Взвод тоже орал. Я не сразу поймал глазами самолет и закричал вместе со всеми: он кривобоко тянул на запад, пачкая небо серым, бугристым следом дыма. По нему бил теперь весь батальон, и я не знал, как же мне доказать Калачу, что разведчика подбил мой взвод? Он может и не поверить…
Я выстроил взвод позади окопа и скомандовал:
— Старший сержант Васюков! Три шага вперед!
Он вышел строевым шагом и стал «смирно».
— За проявленное мужество и находчивость при уничтожении вражеского самолета старшему сержанту Васюкову от лица службы объявляю благодарность!
И тогда с Васюковым что-то случилось. Он насупился, покраснел и ответил чуть слышно:
— Служу… служу Советскому Союзу…
С ума сошел! Разве можно отвечать таким тоном, да еще перед строем! Я повторил благодарность, а Васюков взглянул на меня плачущими глазами, махнул рукой и пошел в строй, как больной.
Очумел мужик! Я распустил строй и кивнул Васюкову, чтобы он остался на месте. Он и в самом деле плакал. Не по-настоящему, а так, одними глазами.
— Ты чего? Обиделся за вчерашнее? — спросил я. — Нашел тоже время… сводить личные счеты!
— Да нет, — сказал он и высморкался в полу шинели. — Это я так… Подперло что-то под дыхало… Сам посуди: летают как дома… Почти половину России захватили, а мы…
— Да ты же подбил его, чудак! — сказал я.
— Конечно, подбил. А где? Под самой Москвой? А, как будто ты сам не понимаешь!.. Выпить бы сейчас, а?
— Ты… извини, пожалуйста, за вчерашнее, — попросил я. — Ладно?
— Ладно, за тобой останется… На свадьбу только позови, — полушутя-полусерьезно сказал он.
Я напрасно беспокоился: самолет был учтен за нашим изводом. Капитан Мишенин вынес нам с Васюковым благодарность. Мне вроде бы не за что, но старшим возражать не положено.

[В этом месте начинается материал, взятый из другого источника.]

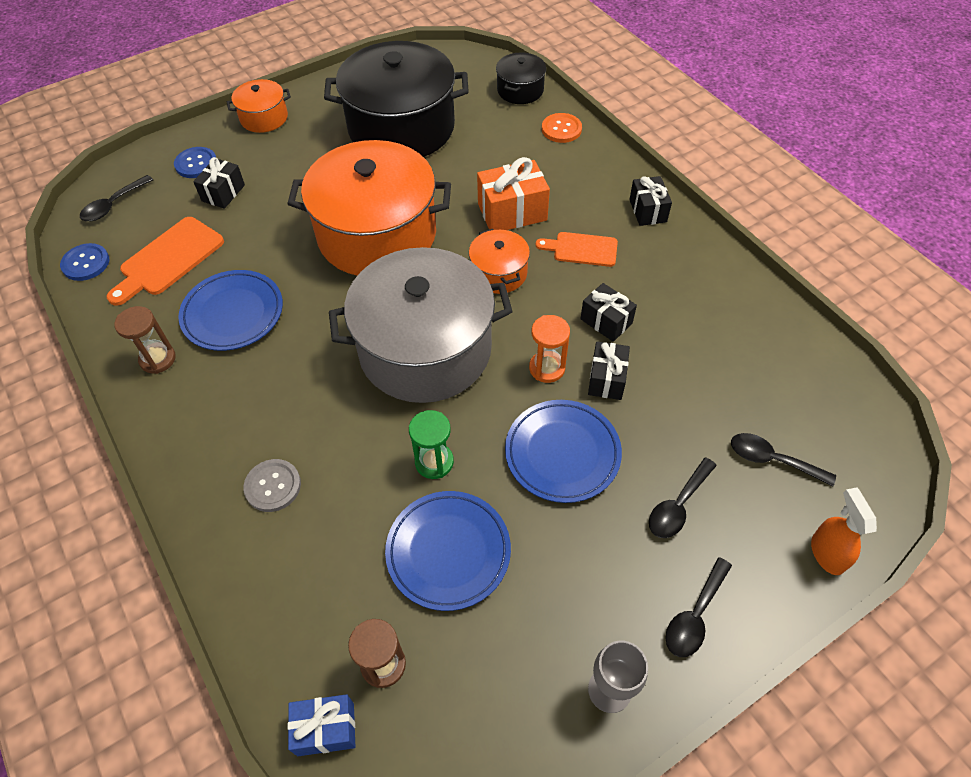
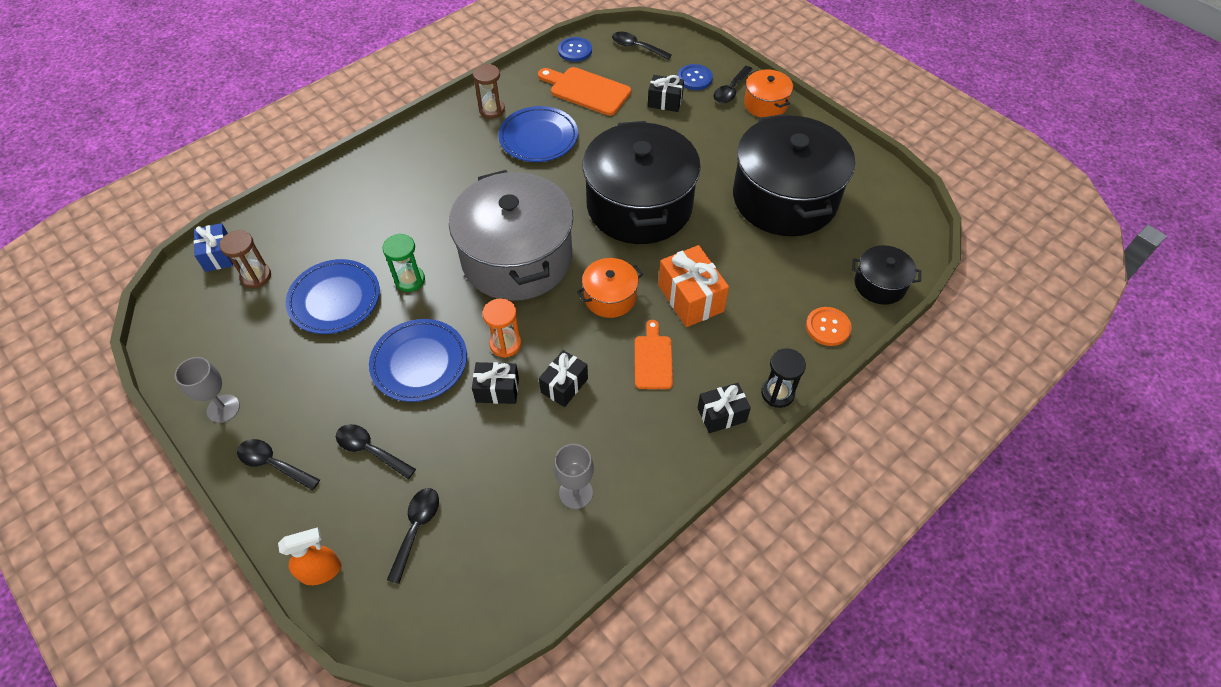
camera: 80 degrees right, 0 degrees up
grey button [243,459,301,512] -> none
orange pot [287,140,451,276] -> black pot [582,121,701,244]
none -> grey goblet [554,444,594,509]
none -> black spoon [714,66,753,104]
none -> black hourglass [761,348,806,408]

А день выдался как по нашему с Маринкой заказу. Впервые хорошо и глубоко проглядывалось поле впереди ручья. Оно поднималось на изволок, и почти на горизонте виднелись сквозные верхушки деревьев и пегие крыши построек. Справа, где у нас не было соседей, голубел лес. Он тянулся по пригорку и чуть ли не вплотную подступал к тому еле видимому селению. Временами оттуда прикатывались к нам невнятные орудийные выстрелы и широкие, осыпающиеся гулы. У нас это никого не тревожило — даже синиц. Они густой стайкой сидели на проволочном заграждении — и хоть бы что.
Я все время был в окопе. Васюков давно ушел на батальонную кухню. Оттуда он должен был зайти в знакомую хату насчет выпивки. Для этого я дал ему пару своего запасного фланелевого белья. Вернулся он немного выпивши — не утерпел человек.
— Полный порядок! — доложил. — Есть кусок сала и полная писанка… А на кухне достал пару банок трески в масле. Хватит, я думаю. Хлеб-то там найдется?
— Не знаю, — сказал я.
— Как же так? Зять, а положение тещи не знает! Ты хоть видел ее?
— Один раз.
— И как она к тебе?
— Так себе…
— Не понравился, выходит?
— Война. Сам понимаешь…
— То-то и оно! И не крути-ка ты, командир, девке голову. Слышишь? Она же своя. Русская… И честная, видать…
— Старший сержант Васюков! Кто тебе помог подбить самолет и первый вынес благодарность? — спросил я.
— Ну, ты.
— Не «ну, ты», а младший лейтенант Воронов! И я запрещаю тебе обсуждать его действия, потому что он малый хороший, а не какой-нибудь там пьяница, как некоторые.